For the less daring, designers suggest trying the metallic or shiny look in shoes or a handbag. Shoe designer Christian Louboutin estimates that a third of his spring collection features some sort of “mirrored shine”, up from 10% last spring.
Runway:Short trapeze dress
Reality:Less-extreme A-line in dresses and coats
This tent-like silhouette, which popped up in Europe in fall 2006 shows by labels such as Lanvin and Balenciaga, dominated New York designers’ spring collections. The versions hitting stores now tend to be tamer than the exaggerated triangular runway creations.

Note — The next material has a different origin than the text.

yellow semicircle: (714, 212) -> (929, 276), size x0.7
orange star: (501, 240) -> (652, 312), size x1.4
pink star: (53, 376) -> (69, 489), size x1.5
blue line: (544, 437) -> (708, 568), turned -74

Boutique chain Intermix is showing jumper-like trapeze dresses by up-and-coming brands like Privee that are more like mod shifts. Banana Republic has cropped “swing” jackets that flare out gently from the shoulder—the retailer is showing them with skinny pants. Madison Riley, strategist with consulting firm Kurt Salmon Associates, thinks the styles will sell because they’re less fitted and “more flattering to more people”.

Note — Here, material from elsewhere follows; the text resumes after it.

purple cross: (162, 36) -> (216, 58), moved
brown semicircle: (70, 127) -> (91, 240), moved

Runway:Massive prints in loud colours
Reality:Slightly less massive prints
Many dresses and separates are appearing in graphic patterns that recall the bold prints of Pucci and Marimekko. Diane von Furstenberg is selling wrap, shift and trapeze dresses in big geometric patterns in white, orange, yellow and pink. Neiman Marcus has a $290 (Rs12,786) pair of Just Cavalli white jeans with a red floral pattern—one flower covers almost half the back side. Ann Taylor has dresses with patterns that are 12 or 13 inches long, about twice the size of those it usually carries. While retailers are betting the look will feel fresh, Burke says large prints “can be overwhelming”. Gili Rashal, a personal shopper in Sherman Oaks, California, says most women avoid them.
Runway:Super-high wedges with architectural heels
Reality:Some showy styles, but ballet flats may sell better
Platform wedges have come back over the past year and now have more details such as cut-outs in the heels. Chanel has a $4,650 (Rs2,05,023) 3.5-inch high wedge whose heel is dotted with gold and silver crystals and has a cut-out you can see through. Piperlime.com is selling a $145 (Rs6,393) Vince Camuto wedge with a large hole cut out of its wooden heel. A tamer option: ballet flats—especially in silver or bright-coloured patent leather—which can be a good match for mod looks.
Clear plastic is also big in shoes. Saks Fifth Avenue has $890 (Rs39,240) Brian Atwood sling backs with 4-inch lucite heels. At Christian Louboutin, one style has a clear plastic front with a grosgrain bow affixed to it. “You can barely see the shoe,” the designer says.
Rashal predicts that wedges and flats will be popular, but says that lucite heels can be “trashy and cheapen the look, even if it’s a high-end shoe”. She suggests that these should be reserved for the evening and paired with tailored dresses.